Resuming or suspending tasks¶
In addition to the task owner, a role that has the OPERATE privilege on the task can suspend or resume the task. This role must have the USAGE privilege on the database and schema that contain the task. No other privileges are required.
When a task is resumed, Snowflake verifies that the task owner role has the privileges listed in Owning Tasks (in this topic).
Creating a task administrator role¶
For ease of use, we recommend creating a custom role (e.g.
taskadmin) and assigning the EXECUTE TASK privilege to this role. Any role that
can grant privileges (e.g. SECURITYADMIN or any role with the MANAGE GRANTS privilege) can then grant this custom role to any task owner
role to allow altering their own tasks. To remove the ability for the task owner role to execute the task, it is only necessary to revoke
this custom role from the task owner role. Note that if you choose not to create this custom role, an account administrator must revoke the
EXECUTE TASK privilege from the task owner role.
For example, create a custom role name
taskadmin and grant that role the EXECUTE TASK privilege.

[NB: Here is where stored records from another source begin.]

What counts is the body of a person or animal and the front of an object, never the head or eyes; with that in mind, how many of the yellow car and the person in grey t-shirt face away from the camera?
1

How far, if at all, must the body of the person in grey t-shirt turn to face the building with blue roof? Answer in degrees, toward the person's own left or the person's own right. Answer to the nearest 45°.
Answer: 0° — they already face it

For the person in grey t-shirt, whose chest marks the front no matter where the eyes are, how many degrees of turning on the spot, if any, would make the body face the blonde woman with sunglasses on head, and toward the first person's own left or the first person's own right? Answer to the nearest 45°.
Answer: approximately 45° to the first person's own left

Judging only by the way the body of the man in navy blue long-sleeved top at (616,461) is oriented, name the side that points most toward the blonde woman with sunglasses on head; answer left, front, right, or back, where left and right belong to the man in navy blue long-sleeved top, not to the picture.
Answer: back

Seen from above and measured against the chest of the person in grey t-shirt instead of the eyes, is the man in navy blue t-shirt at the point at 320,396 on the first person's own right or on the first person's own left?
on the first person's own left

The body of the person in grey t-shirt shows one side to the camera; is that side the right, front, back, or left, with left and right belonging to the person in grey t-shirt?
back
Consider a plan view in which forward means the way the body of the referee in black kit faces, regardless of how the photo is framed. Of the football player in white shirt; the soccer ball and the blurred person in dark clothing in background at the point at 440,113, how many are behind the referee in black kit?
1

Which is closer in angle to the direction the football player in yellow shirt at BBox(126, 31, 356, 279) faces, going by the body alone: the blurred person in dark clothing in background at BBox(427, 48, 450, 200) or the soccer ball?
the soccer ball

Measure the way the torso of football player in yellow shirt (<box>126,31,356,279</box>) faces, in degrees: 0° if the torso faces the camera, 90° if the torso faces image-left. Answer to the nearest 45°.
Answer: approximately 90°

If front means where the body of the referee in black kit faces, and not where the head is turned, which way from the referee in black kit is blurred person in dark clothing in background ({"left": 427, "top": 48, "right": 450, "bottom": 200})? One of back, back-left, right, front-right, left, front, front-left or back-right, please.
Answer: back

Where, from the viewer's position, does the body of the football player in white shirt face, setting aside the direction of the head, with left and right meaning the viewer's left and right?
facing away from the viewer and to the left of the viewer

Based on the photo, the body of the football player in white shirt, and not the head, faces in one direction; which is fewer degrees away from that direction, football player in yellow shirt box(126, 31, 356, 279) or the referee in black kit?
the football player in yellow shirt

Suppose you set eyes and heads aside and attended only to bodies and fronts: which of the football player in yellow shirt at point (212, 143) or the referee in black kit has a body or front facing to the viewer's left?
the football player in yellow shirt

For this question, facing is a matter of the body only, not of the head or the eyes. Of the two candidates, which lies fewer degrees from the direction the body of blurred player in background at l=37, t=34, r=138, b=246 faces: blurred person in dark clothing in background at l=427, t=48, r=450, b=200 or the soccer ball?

Assign the
taskadmin role to a
task owner role named
USE ROLE securityadmin;
CREATE ROLE taskadmin;
-- set the active role to ACCOUNTADMIN before granting the account-level privileges to the new role
USE ROLE accountadmin;
GRANT EXECUTE TASK, EXECUTE MANAGED TASK ON ACCOUNT TO ROLE taskadmin;
-- set the active role to SECURITYADMIN to show that this role can grant a role to another role
USE ROLE securityadmin;
GRANT ROLE taskadmin TO ROLE myrole;
For more information on creating custom roles and role hierarchies, see Configuring access control.
Dropping a task owner role¶
When the owner role of a given task (i.e. the role with the OWNERSHIP privilege on the task) is deleted, the task is “re-possessed” by the role that dropped the owner role. This ensures that ownership moves to a role that is closer to the root of the role hierarchy. When a task is re-possessed, it is automatically paused, i.e., all executions currently in flight complete processing, but new executions will not be scheduled until the task is resumed explicitly by the new owner. The rationale for this is to prevent a user with access to a particular role from leaving behind tasks that suddenly execute with higher permissions when the role is removed.
If the role that a running task is executing under is dropped while the task is running, the task completes processing under the dropped role.
This section provides a high-level overview of the task setup workflow.
Complete the steps in Creating a Task Administrator Role (in this topic) to create a role that can be used to execute the commands in the following steps.
Create a task using CREATE TASK. The task is suspended by default.
Verify the SQL statement that you will reference in a task executes as expected before you create the task. Tasks are intended to automate SQL statements or stored procedures that have already been tested thoroughly.
Execute ALTER TASK … RESUME to allow the task to run based on the parameters specified in the task definition.